**İncelenen Metin:**
=-=-=
Selahaddin Çakırgil

Selahaddin Çakırgil

‘İyi ahlâk’ tavsiyesini önce kendimize yapabilmek

‘İyi ahlâk’ tavsiyesini önce kendimize yapabilmek

Pazarları, okuyucu yazışmalarından derlemelere ayrılan bir ‘Hasbihal’e daha, selâmla..
-Halîm Kireççioğlu yazıyor: ‘Ortaya atılan bazı çirkin iddialar, gerçek olup olmadığına bakılmadan, ve tabiatiyle, hepimize acılar yaşattı, hepimizin yüzünü kızarttı.. ‘Şüyuu, vukûundan beterdir..’ kabilinden.. Gerçi, kişilerin şahsî zaafları önemsiz demiyorum.. Ama, bunun için bize de vazife düşmekte.. çok dikkatli olmalıyız.. Müslümanlar lekeye gelmiyor.’
*Aynen öyle.. Bir dostumuz, 28 Şubat günlerindeki entrika furyası içinde, ‘Neredeyse, yatağa yatarken bile, her an birileri gelip, bizi rezilce teşhir edecekmiş gibi bir dikkat içinde bulunmak gereğini duyuyorum..’ demişti.. Bu, her zaman için geçerlidir.. Başkalarının yaptıkları bize misal olamaz. ‘Sui-misal misal olamaz.’ Onlara yakışabilir, ama bize, asla.. Bu vesileyle hatırlamalıyız ki, özellikle söz ve davranışlarımızdan, latife adına yerleşmiş bulunan müstehcenlikleri temizlemek, en başta gelen vazifelerimizden olmalıdır.
=-=-=
**Yapılacaklar:**
[a] İncelenen metne göre okuyucu yazışmalarından derlenen "Hasbihal" yazıları haftanın hangi gününe ayrılmıştır?
[b] İncelenen metindeki "-Halîm Kireççioğlu yazıyor: ‘Ortaya" sözleriyle başlayıp "gelen vazifelerimizden olmalıdır." sözlerine kadar süren bölümü aynen tekrar yazın.

**Veri Kümesi:**
=-=-=
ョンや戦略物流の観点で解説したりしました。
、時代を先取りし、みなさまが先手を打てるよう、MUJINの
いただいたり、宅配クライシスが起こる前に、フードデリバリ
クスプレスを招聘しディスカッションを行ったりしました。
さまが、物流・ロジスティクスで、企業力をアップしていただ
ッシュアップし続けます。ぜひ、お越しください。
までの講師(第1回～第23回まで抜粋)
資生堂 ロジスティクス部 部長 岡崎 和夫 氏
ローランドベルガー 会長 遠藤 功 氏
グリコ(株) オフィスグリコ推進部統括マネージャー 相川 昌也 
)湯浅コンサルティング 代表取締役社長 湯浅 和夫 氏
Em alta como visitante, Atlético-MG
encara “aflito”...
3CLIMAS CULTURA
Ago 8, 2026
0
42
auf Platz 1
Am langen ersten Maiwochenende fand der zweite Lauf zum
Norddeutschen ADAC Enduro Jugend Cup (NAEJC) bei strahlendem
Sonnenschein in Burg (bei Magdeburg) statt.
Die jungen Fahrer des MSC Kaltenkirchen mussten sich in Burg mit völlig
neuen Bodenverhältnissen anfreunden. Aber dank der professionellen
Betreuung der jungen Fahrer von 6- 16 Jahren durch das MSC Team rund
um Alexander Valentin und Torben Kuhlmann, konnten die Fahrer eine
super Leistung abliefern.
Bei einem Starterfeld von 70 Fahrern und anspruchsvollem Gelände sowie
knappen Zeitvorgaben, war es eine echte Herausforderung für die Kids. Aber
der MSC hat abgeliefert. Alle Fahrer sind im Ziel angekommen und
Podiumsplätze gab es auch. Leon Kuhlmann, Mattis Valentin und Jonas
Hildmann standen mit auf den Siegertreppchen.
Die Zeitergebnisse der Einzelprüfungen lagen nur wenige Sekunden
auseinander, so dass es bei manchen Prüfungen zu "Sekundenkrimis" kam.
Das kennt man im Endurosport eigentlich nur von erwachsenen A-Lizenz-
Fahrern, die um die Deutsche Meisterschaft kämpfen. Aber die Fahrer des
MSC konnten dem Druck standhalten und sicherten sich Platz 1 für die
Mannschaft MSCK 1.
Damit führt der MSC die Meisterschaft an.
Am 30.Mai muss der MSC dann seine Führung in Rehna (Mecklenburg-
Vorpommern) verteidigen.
=-=-=
**Cevaplar Aşağıda:**
[a] Pazar günlerine.

[b]
-Halîm Kireççioğlu yazıyor: ‘Ortaya atılan bazı çirkin iddialar, gerçek olup olmadığına bakılmadan, ve tabiatiyle, hepimize acılar yaşattı, hepimizin yüzünü kızarttı.. ‘Şüyuu, vukûundan beterdir..’ kabilinden.. Gerçi, kişilerin şahsî zaafları önemsiz demiyorum.. Ama, bunun için bize de vazife düşmekte.. çok dikkatli olmalıyız.. Müslümanlar lekeye gelmiyor.’
*Aynen öyle.. Bir dostumuz, 28 Şubat günlerindeki entrika furyası içinde, ‘Neredeyse, yatağa yatarken bile, her an birileri gelip, bizi rezilce teşhir edecekmiş gibi bir dikkat içinde bulunmak gereğini duyuyorum..’ demişti.. Bu, her zaman için geçerlidir.. Başkalarının yaptıkları bize misal olamaz. ‘Sui-misal misal olamaz.’ Onlara yakışabilir, ama bize, asla.. Bu vesileyle hatırlamalıyız ki, özellikle söz ve davranışlarımızdan, latife adına yerleşmiş bulunan müstehcenlikleri temizlemek, en başta gelen vazifelerimizden olmalıdır.